↓

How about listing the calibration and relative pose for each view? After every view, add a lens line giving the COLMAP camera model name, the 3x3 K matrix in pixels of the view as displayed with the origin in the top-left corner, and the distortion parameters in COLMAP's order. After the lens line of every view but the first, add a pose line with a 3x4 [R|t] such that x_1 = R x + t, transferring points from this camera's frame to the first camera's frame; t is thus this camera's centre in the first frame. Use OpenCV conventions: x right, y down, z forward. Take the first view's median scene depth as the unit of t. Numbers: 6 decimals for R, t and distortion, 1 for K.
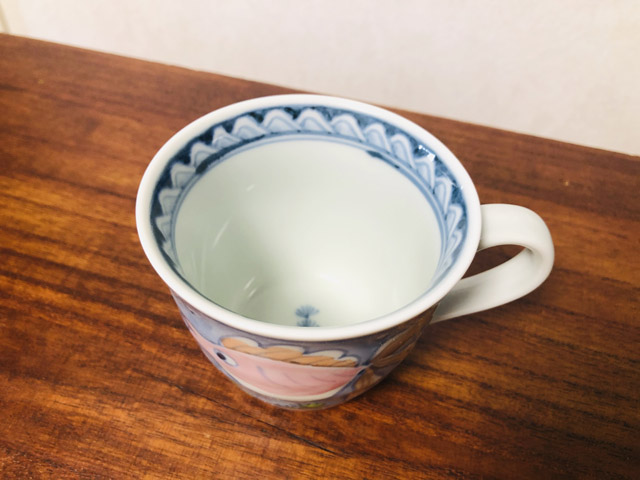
lens RADIAL K [[546.4, 0, 320.1], [0, 546.4, 238.6], [0, 0, 1]] dist [-0.033571, 0.051450]
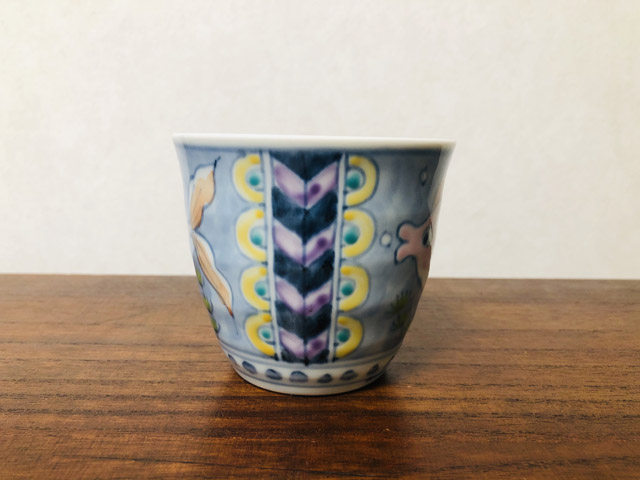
lens RADIAL K [[546.4, 0, 320.1], [0, 546.4, 238.6], [0, 0, 1]] dist [-0.033571, 0.051450]
pose [[0.954138, -0.081496, 0.288061, -0.192445], [0.243400, 0.771391, -0.587973, 0.470046], [-0.174290, 0.631122, 0.755849, 0.236324]]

↑

## WHAT IS REQUIRED
Reproduce the data exactly, please, and omit its pictures.

## PROBLEM SOLUTION
How about listing the calibration and relative pose for each view? After every view, add a lens line giving the COLMAP camera model name, the 3x3 K matrix in pixels of the view as displayed with the origin in the top-left corner, and the distortion parameters in COLMAP's order. After the lens line of every view but the first, add a pose line with a 3x4 [R|t] such that x_1 = R x + t, transferring points from this camera's frame to the first camera's frame; t is thus this camera's centre in the first frame. Use OpenCV conventions: x right, y down, z forward. Take the first view's median scene depth as the unit of t. Numbers: 6 decimals for R, t and distortion, 1 for K.
lens RADIAL K [[546.4, 0, 320.1], [0, 546.4, 238.6], [0, 0, 1]] dist [-0.033571, 0.051450]
lens RADIAL K [[546.4, 0, 320.1], [0, 546.4, 238.6], [0, 0, 1]] dist [-0.033571, 0.051450]
pose [[0.954138, -0.081496, 0.288061, -0.192445], [0.243400, 0.771391, -0.587973, 0.470046], [-0.174290, 0.631122, 0.755849, 0.236324]]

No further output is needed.